Repeat word for word the part of the article on YouTube's treatment of Steven Crowder from "The trouble began" to "the YouTube market).".

§ Page excerpt
--------

Inconsistent treatment of Steven Crowder on YouTube raises concerns about censorship and manipulation

This doesn't look good

Let's start with the obvious: Internet search algorithms can be complex things that are affected by a number of different factors. The particulars of those algorithms are a "secret sauce" that no company will fully disclose for trade secret reasons.

However, even with all of that being said, YouTube's handling of searches related to late night comedian Steven Crowder ought to raise some eyebrows, at the very least.

Here is the back story: Crowder's YouTube channel has more than 4 million subscribers, making it one of the more widely subscribed channels on YouTube. The "Change My Mind" episodes, in particular, have been some of the most widely watched videos on YouTube. For instance, the "Only 2 Genders" episode has about 32 million views, and "I'm Pro-Gun (2nd edition)" has more than 14 milion views.

The trouble began when Crowder and his team noticed that if you went to YouTube and typed in "Steven Crowder change my mind," YouTube's search algorithm — for reasons that were not clear — did not surface at the top (or anywhere near the top) of the search results any of these videos that have millions and millions of views, despite the fact that the videos literally have all the words "Steven Crowder change my mind" in the titles of the videos.

Moreover, none of the results on the first page of searches went to Crowder's personal YouTube page — a link to subscribe to his page was the seventh search result, but the rest of the results were videos ABOUT Crowder from other channels (including some from us here at BlazeTV, even though our channel is much smaller than Crowder's since we are relatively new entrants to the YouTube market).

Crowder provided screenshots of his search results as of Sept. 30, which matched what I saw when I did this same search earlier this week.

--------

§ Provided material

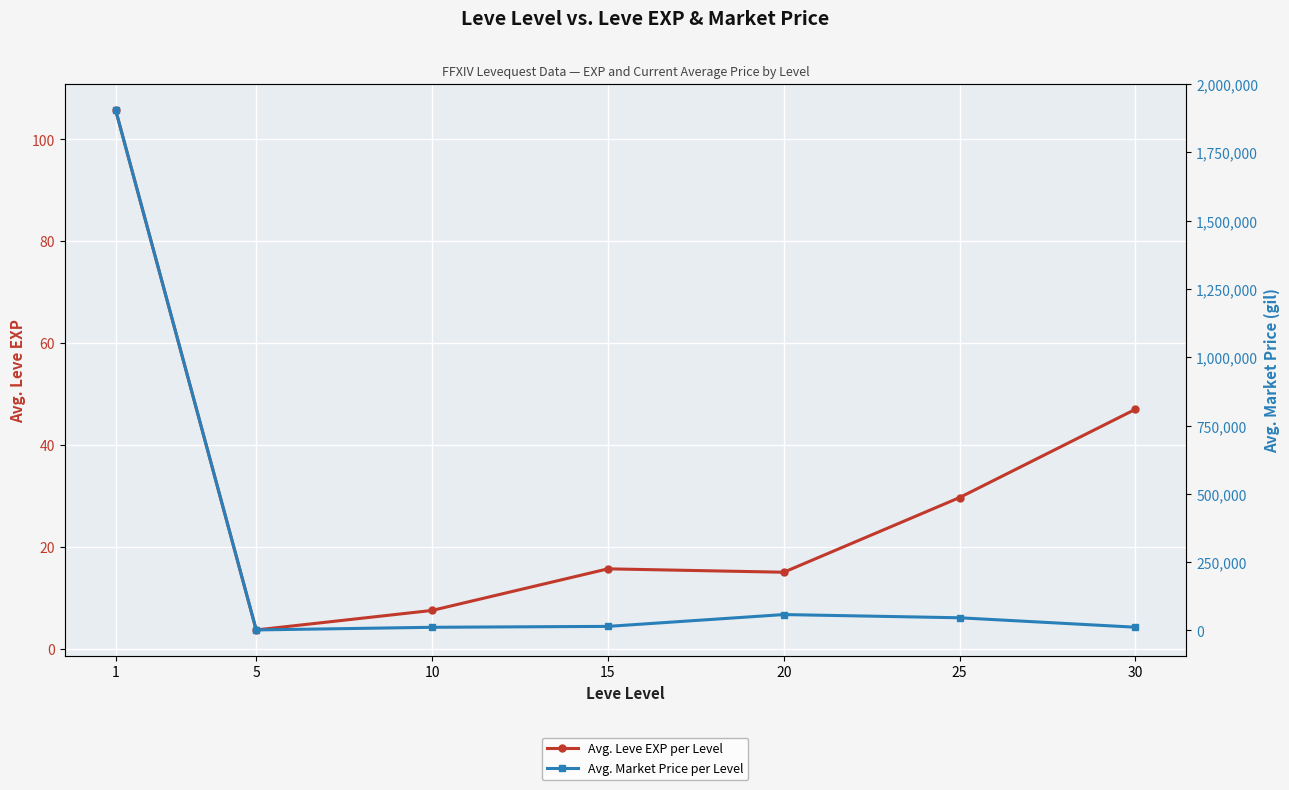

At 25, list the series in order from largest to smallest.

Avg. Market Price per Level, Avg. Leve EXP per Level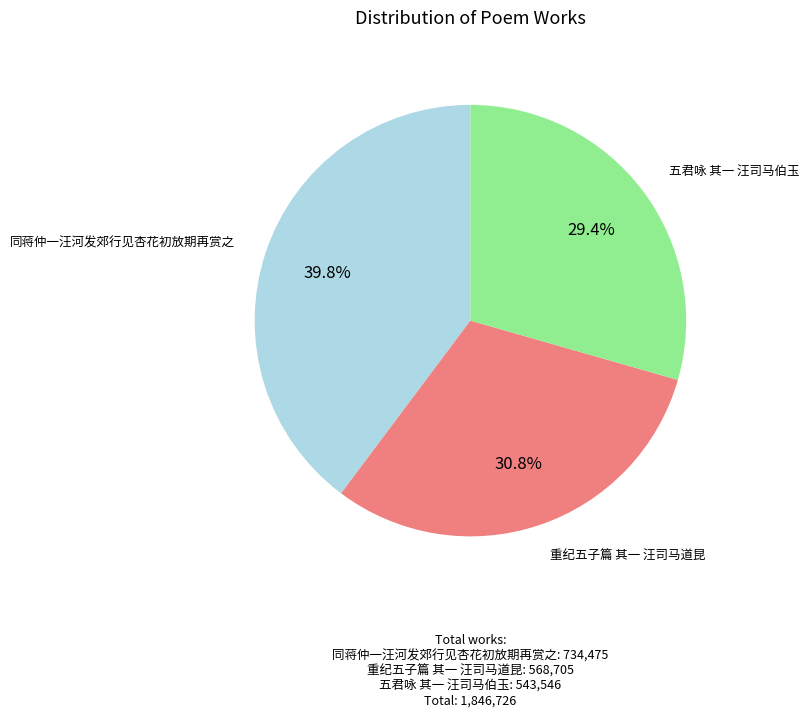

Which has a higher value, 五君咏 其一 汪司马伯玉 or 重纪五子篇 其一 汪司马道昆?

重纪五子篇 其一 汪司马道昆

--------

§ Answer
The trouble began when Crowder and his team noticed that if you went to YouTube and typed in "Steven Crowder change my mind," YouTube's search algorithm — for reasons that were not clear — did not surface at the top (or anywhere near the top) of the search results any of these videos that have millions and millions of views, despite the fact that the videos literally have all the words "Steven Crowder change my mind" in the titles of the videos.

Moreover, none of the results on the first page of searches went to Crowder's personal YouTube page — a link to subscribe to his page was the seventh search result, but the rest of the results were videos ABOUT Crowder from other channels (including some from us here at BlazeTV, even though our channel is much smaller than Crowder's since we are relatively new entrants to the YouTube market).